The Pursuit of Happiness

Most Americans know that the “right to happiness” was mentioned in a big way in the Declaration of Independence. Very few Americans, including me, really understand what that phrase meant at that time.

Americans’ definitions of happiness range all over the map. Winning the lottery, good humor, no money worries, no stress, success, balance in life, great kids, a loving marriage, lots of friends, job satisfaction, feeling good most of the time etc, etc.

If someone with a straight face were to tell you it really was none of those things as Jefferson wrote those words, I imagine you would be as non-pulsed as I was. Yet when I did learn what it meant, I immediately realized that we have all had it quite wrong for a long time AND if we could learn to get it right we might all be better off.

A recent new issue of a 14 volume famous work of the English diarist Samuel Pepys contains a glossary of words which we think we know well, but which had quite different meanings back then in the late 1700s. For example, ‘doubt’ back then really meant ‘worry’: as in “I doubt that he will come here” really meant “I worry that he will come here.” That surely is quite a difference which could lead to a lot of confusion.

The root stem of happiness was ‘happenstance’–chance, luck fortune. Pepys opined in his diaries that Admiral William Penn [the father] was an “unhappy” sailor commenting that he ran aground a lot, lost his anchors and tore his sails–to fail, to try again, to fail, to try again, always taking risks but finally succeeding.

So the meaning of happiness to Pepys and Jefferson meant something much more like the right and freedom to take chances in life and take risks on the many layered roads to success, to try to be more than one may have been born to be.

In fact, Jefferson did speak of the pursuit of happiness. Evidently at that time happiness really meant freedom to pursue risks. That is what constituted happiness; not necessarily the success that might follow, but the freedom to take risks to succeed.

I learned this when a journalist friend in DC, Jim Srodes, wrote to comment on my piece about the Omaha Bomber (Warren Buffett) and concluded that Buffett’s “wisdom” about no umpire to call balls and strikes which allowed the batter to simply wait for a perfect pitch, was quite misleading in investment terms.

He also pointed out that Ben Franklin, about whom he recently wrote a grand biography, would have thought that waiting for the perfect pitch was a losing strategy and wondered what Buffett might think today.

Srodes makes a very good point.
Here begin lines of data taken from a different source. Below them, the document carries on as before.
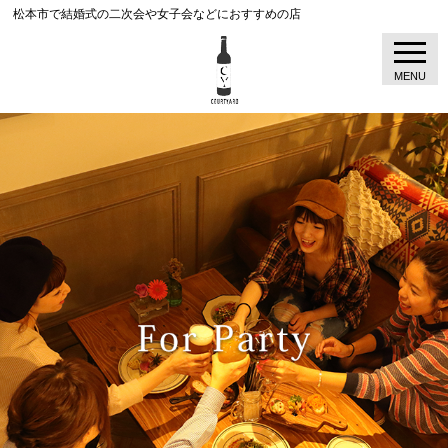
松本市で結婚式の二次会や女子会などにおすすめの店
MENU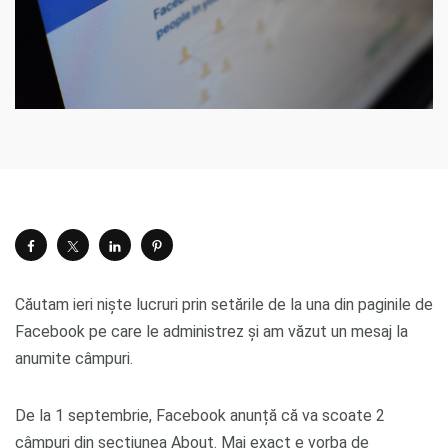
Căutam ieri niște lucruri prin setările de la una din paginile de
Facebook pe care le administrez și am văzut un mesaj la
anumite câmpuri.
De la 1 septembrie, Facebook anunță că va scoate 2
câmpuri din secțiunea About. Mai exact e vorba de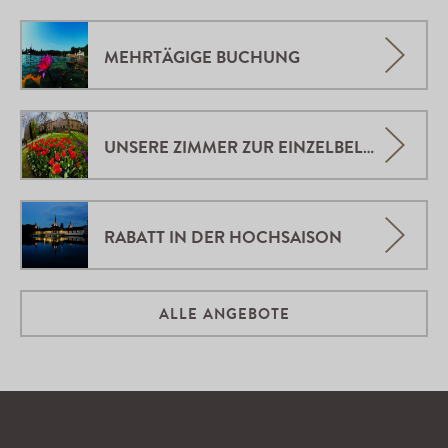
MEHRTÄGIGE BUCHUNG
UNSERE ZIMMER ZUR EINZELBELEGUNG
RABATT IN DER HOCHSAISON
ALLE ANGEBOTE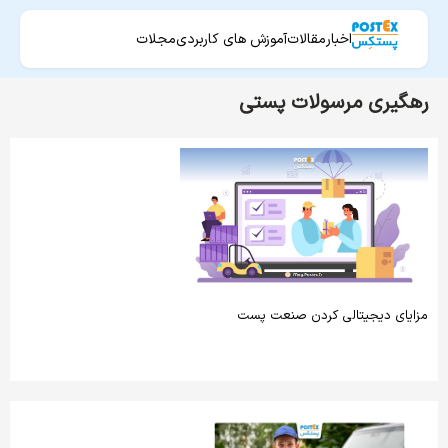
اخبار
مقالات
آموزش های کاربردی
مجلات
رهگیری مرسولات پستی
مزایای دیجیتالی کردن صنعت پست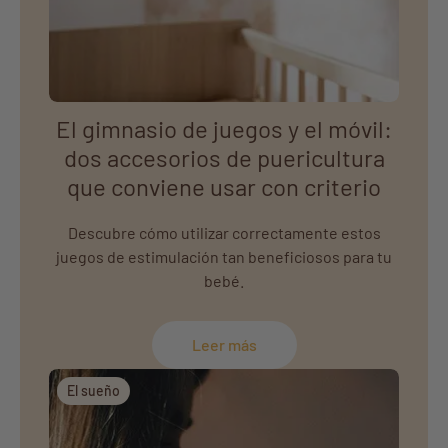
El gimnasio de juegos y el móvil:
dos accesorios de puericultura
que conviene usar con criterio
Descubre cómo utilizar correctamente estos
juegos de estimulación tan beneficiosos para tu
bebé.
Leer más
El sueño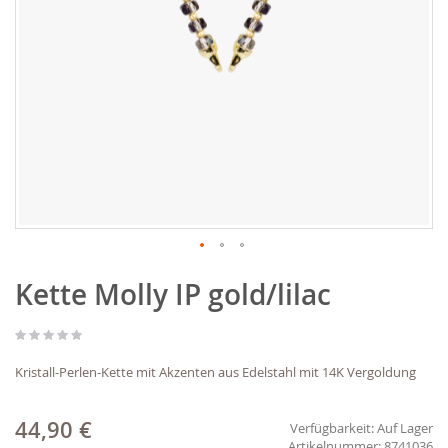
Zum
Kette Molly IP gold/lilac
Anfang
der
Bildgalerie
springen
Kristall-Perlen-Kette mit Akzenten aus Edelstahl mit 14K Vergoldung
44,90 €
Verfügbarkeit:
Auf Lager
8741036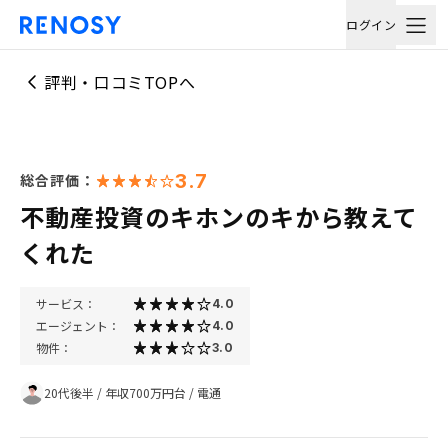
ログイン
評判・口コミTOPへ
3.7
総合評価：
不動産投資のキホンのキから教えて
くれた
サービス：
4.0
エージェント：
4.0
物件：
3.0
20代後半
/
年収700万円台
/
電通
And, investors should bear his wisdom in mind.

The larger point, moreover, is that if more Americans, including all our elected representatives, could learn and understand the original intent of the meaning of happiness as the freedom to take risks and read that into our political lives, we might all be more inclined to pull up our socks to make the effort and take the risks that can lead to real happiness for everyone everywhere.